In truth, it was a change that Dortmund needed to make in the summer. For all that Favre is a popular personality and respected coach, his methods had come unstuck at Dortmund. A hugely talented squad underachieved when opportunities came knocking. Some of which can be attributed to individual errors, but mostly it was systemic failing.

Under temporary boss Edin Terzic, Dortmund have already altered their shape and become more aggressive out of possession. However, they still appear to lack the leadership and organisation required to fulfil their squad potential. Salzburg coach Jesse Marsch has long been linked with the Dortmund job, but now Mönchengladbach’s Marco Rose has emerged as the leading contender.

Wolfsburg currently sit above Dortmund but it’s unlikely they can sustain that position. The same could be said of Union Berlin, but their organisation and spirit could be enough to see them through tricky spells. Getting the evergreen Max Kruse back from injury on time could also have a big say in where they finish.

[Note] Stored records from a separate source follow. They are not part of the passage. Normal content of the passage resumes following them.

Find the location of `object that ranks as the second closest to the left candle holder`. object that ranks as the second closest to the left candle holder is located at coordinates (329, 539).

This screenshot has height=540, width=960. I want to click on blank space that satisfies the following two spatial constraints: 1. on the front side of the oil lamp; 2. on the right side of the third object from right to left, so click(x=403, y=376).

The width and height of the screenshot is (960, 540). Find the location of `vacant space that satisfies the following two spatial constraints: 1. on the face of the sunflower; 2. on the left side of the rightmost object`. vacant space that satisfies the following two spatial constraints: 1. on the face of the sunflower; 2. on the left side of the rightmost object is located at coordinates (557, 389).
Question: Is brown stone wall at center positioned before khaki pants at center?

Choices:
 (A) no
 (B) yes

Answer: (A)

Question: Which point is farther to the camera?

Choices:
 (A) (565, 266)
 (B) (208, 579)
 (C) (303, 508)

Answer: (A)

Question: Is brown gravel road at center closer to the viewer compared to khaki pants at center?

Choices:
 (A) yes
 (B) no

VfB Stuttgart have exceeded all expectations on their return to the Bundesliga. The fact they sit level on points with Mönchengladbach points to how well they’ve done. It also demonstrates how Gladbach have, at times, struggled to balance the demands of Bundesliga and Champions League football.

Should Gladbach get knocked out of the Champions League by Manchester City and still remain off the pace domestically, then perhaps Rose to Dortmund might be on early.

At the other end of the table, Werder Bremen and Hertha Berlin are again in an undesired position. Things are brighter this season for Werder than they were last year, but they are still looking over their shoulder. Hertha’s greater financial investments mean their expectations and ambitions are higher. I do wonder if the now available Thomas Tuchel might become a target for the ambitious Hertha.

Things are as tough as expected for Köln. If they are to avoid relegation, it will most likely be by a narrow margin in the latter stages of this season.

This could be the season Mainz don’t find a way out. They have the ability to score goals, but ship them too easily. That could provide Arminia Bielefeld with an opportunity to pull off a shock and survive.

At the very foot of the table sit Schalke. They have now appointed Christian Gross following the sacking of Manuel Baum, after he replaced David Wagner. The Royal Blues look doomed and need divine intervention more than a left-field coaching appointment.

The long-standing issues at Schalke run far deeper than any of the coaches that have been in charge. Huge debts, internal issues, poor recruitment and a squad that hasn’t won a Bundesliga game since January, spells serious danger. With debts of around €200m, the implications of relegation are more than footballing humiliation for such a big club.

So, a very unusual calendar year does end with the accustomed sight of Bayern sitting top of the Bundesliga. But, given the unique set of circumstances, maybe we’ll finally get a different outcome in 2021.